Lithuanian AI Startup Kopa.ai Secures €2 Million Seed Funding to Expand E-Commerce Automation Platform

Kopa.ai, a Vilnius-based artificial intelligence company, has raised €2 million in Seed funding to accelerate the development of its agentic AI co-pilot designed for e-commerce teams. The round was co-led by XTX Ventures and Practica Capital, with participation from Inovia Capital.

The startup is addressing a fundamental challenge facing online retailers: the operational complexity that slows business growth. According to Kopa.ai, most e-commerce businesses could grow five to ten times faster if operational complexity wasn’t holding them back, as noted by the company’s leadership.

Targeting E-Commerce Operations

Kopa.ai’s platform functions as an AI assistant for e-commerce teams, automating routine operational tasks that currently consume significant time and resources. The agentic AI approach enables the system to independently manage workflows, make decisions within defined parameters, and handle complex operational scenarios that typically require manual intervention.

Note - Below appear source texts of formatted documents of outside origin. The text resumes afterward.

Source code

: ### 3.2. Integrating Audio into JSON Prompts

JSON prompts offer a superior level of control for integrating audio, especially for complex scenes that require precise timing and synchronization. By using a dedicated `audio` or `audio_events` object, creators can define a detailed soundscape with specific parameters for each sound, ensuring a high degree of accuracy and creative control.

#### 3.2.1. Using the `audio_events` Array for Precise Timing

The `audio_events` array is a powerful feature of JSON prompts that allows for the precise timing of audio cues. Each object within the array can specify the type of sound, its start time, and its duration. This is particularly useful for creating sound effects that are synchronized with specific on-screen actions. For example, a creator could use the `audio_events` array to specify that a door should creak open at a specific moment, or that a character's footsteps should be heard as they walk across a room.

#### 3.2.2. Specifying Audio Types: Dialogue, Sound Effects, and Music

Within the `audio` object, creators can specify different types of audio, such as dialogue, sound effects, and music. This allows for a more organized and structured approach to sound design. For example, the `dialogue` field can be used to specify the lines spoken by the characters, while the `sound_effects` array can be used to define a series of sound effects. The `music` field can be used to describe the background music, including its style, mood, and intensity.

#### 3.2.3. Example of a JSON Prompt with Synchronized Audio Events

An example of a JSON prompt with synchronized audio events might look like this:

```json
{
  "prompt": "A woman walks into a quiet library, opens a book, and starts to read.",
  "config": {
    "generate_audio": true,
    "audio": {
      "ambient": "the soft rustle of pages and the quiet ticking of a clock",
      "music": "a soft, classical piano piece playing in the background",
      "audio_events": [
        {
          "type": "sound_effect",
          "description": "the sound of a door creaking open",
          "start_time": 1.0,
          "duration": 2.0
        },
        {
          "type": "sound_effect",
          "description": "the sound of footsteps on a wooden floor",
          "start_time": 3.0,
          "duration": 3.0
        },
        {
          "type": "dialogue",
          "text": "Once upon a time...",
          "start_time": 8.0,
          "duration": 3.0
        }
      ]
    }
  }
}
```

The fresh capital will be deployed across three strategic priorities: deepening the core technology that powers the platform, validating customer demand through expanded testing and partnerships, and refining the go-to-market motion to accelerate customer acquisition in the competitive e-commerce software space.

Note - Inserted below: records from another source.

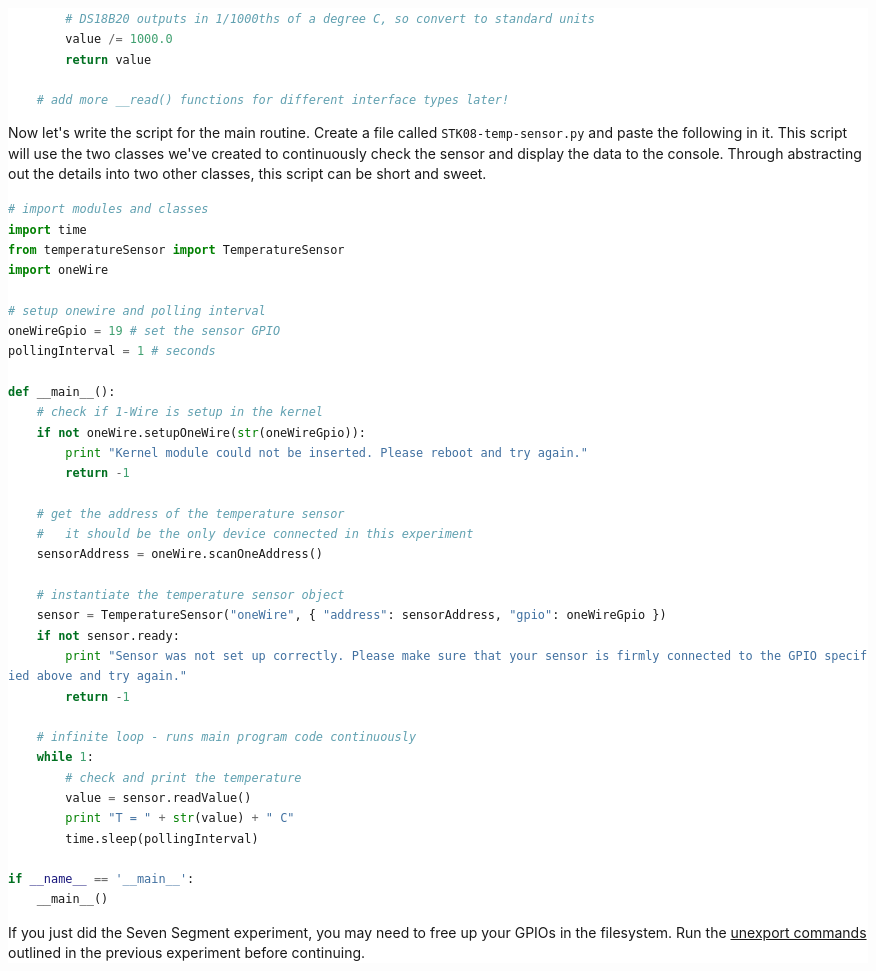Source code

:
 ``` python
        # DS18B20 outputs in 1/1000ths of a degree C, so convert to standard units
        value /= 1000.0
        return value

    # add more __read() functions for different interface types later!
```

Now let's write the script for the main routine. Create a file called `STK08-temp-sensor.py` and paste the following in it. This script will use the two classes we've created to continuously check the sensor and display the data to the console. Through abstracting out the details into two other classes, this script can be short and sweet.

``` python
# import modules and classes
import time
from temperatureSensor import TemperatureSensor
import oneWire

# setup onewire and polling interval
oneWireGpio = 19 # set the sensor GPIO
pollingInterval = 1 # seconds

def __main__():
    # check if 1-Wire is setup in the kernel
    if not oneWire.setupOneWire(str(oneWireGpio)):
        print "Kernel module could not be inserted. Please reboot and try again."
        return -1

    # get the address of the temperature sensor
    # 	it should be the only device connected in this experiment    
    sensorAddress = oneWire.scanOneAddress()

	# instantiate the temperature sensor object
    sensor = TemperatureSensor("oneWire", { "address": sensorAddress, "gpio": oneWireGpio })
    if not sensor.ready:
        print "Sensor was not set up correctly. Please make sure that your sensor is firmly connected to the GPIO specified above and try again."
        return -1

	# infinite loop - runs main program code continuously
    while 1:
        # check and print the temperature
        value = sensor.readValue()
        print "T = " + str(value) + " C"
        time.sleep(pollingInterval)

if __name__ == '__main__':
    __main__()
```

If you just did the Seven Segment experiment, you may need to free up your GPIOs in the filesystem. Run the [unexport commands](#starter-kit-seven-segment-display-freeing-up-gpios) outlined in the previous experiment before continuing.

Building on Growing Interest in Agentic AI

The investment reflects broader investor confidence in agentic AI solutions—autonomous systems capable of executing tasks with minimal human intervention. This category has attracted significant attention as companies seek to move beyond traditional chatbots toward practical, production-ready automation tools that deliver measurable business impact.

For Kopa.ai, the funding positions the startup to compete in a market where e-commerce operations software remains fragmented and often relies on manual processes or basic automation. By offering an intelligent co-pilot that understands business context and operational requirements, the company aims to reduce friction in critical workflows such as inventory management, order processing, and customer communications.

European AI and Startup Momentum

The funding news underscores Lithuania’s growing significance as a hub for AI innovation within the European startup ecosystem. Vilnius has emerged as a competitive location for technology startups, combining access to talent with relatively lower operational costs compared to Western European hubs. Recent years have seen increased venture capital activity in the Baltic region, particularly in artificial intelligence and software-as-a-service sectors.

The participation of international investors—XTX Ventures and Inovia Capital operate across multiple continents—signals recognition that compelling deep-tech solutions are emerging from Central and Eastern European founders. As European startups continue building AI applications targeting specific industry verticals, companies like Kopa.ai represent a shift toward solving concrete business problems rather than pursuing generalized AI solutions.

The startup’s focus on e-commerce automation reflects a pragmatic approach to AI commercialization, targeting a sector where efficiency gains translate directly to revenue impact and where adoption barriers remain lower than in heavily regulated industries.